#01: “Los trazos de la canción (el paisaje construido por la voz)”
VOCES QUE CAMINAN
With Gabriel Villota
According to Bruce Chatwin, the aborigines would leave a record of their journeys on foot through their songs: when these songs were sung, not only was there a mnemonic resource activated which facilitated the interpretation of a sound map, but likewise the sound of the song itself, from the voices and stories, turned material. The cities in which we live are saturated with noise: this saturation precludes listening, something for which silence is required. And that silence is produced away from the city centre, in places far away from power and capital.
This programme commences from the crossover of both ideas: the pursuit of the silence necessary to listen to the sound of the voice, on the one hand, and the observation of the body and its sound when moving, on the other, as a necessary support for the voice.

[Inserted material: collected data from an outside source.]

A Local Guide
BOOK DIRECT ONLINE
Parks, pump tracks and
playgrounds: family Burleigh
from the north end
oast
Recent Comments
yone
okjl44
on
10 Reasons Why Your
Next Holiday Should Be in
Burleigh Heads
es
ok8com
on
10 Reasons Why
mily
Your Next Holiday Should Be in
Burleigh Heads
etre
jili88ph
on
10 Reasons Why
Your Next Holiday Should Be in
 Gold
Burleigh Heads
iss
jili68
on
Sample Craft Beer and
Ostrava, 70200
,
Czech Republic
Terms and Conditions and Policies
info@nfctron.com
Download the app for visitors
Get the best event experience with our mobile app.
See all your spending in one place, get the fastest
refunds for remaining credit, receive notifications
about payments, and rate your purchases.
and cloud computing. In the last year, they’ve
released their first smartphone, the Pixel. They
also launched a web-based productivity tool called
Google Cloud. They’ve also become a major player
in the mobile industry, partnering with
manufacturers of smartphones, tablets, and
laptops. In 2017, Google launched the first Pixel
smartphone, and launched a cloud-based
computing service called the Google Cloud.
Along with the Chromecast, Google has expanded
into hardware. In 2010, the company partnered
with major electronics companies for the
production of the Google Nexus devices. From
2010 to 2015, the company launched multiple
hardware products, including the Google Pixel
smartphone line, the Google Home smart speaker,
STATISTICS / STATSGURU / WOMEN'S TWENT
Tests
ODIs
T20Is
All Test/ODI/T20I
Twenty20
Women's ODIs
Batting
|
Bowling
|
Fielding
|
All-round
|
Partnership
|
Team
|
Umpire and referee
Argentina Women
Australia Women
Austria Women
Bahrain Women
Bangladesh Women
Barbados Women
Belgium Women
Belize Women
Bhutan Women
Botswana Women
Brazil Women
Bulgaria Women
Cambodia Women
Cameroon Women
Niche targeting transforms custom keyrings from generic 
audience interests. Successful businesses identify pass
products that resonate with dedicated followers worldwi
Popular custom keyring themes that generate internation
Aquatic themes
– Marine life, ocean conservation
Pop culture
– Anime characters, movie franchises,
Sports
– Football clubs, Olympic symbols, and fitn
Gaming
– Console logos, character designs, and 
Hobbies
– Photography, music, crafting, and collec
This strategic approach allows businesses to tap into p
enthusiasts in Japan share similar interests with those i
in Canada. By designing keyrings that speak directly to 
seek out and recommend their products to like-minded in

Gabriel Villota Toyos (Bilbao, 1964). DPhD in Audiovisual Communication and professor at the University of the Basque Country, where he was director of cultural programming, he has worked since the early 90s in various activities in relation to the sound and visual arts. His works have been published in numerous specialist magazines, catalogues and books. He recently curated the “Displaced bodies” and “Displaced bodies II” cycles on performance, dance and film at the Reina Sofía Museum (Madrid) and Azkuna Zentroa (Bilbao).
Episode #01. Tuesday 24th September, 6:00pm - 7:00pm: 'Los trazos de la canción (el paisaje construido por la voz)'
From the image of those maps generated by the song, as it appears in the book by Bruce Chatwin, and also following the long journeys of homo sapiens in their first intercontinental movements by the hand of the texts of the generator and anthropologist Luigi Cavalli -Sforza, we will talk with Professor Carmen Pardo (University of Girona) about these and other issues.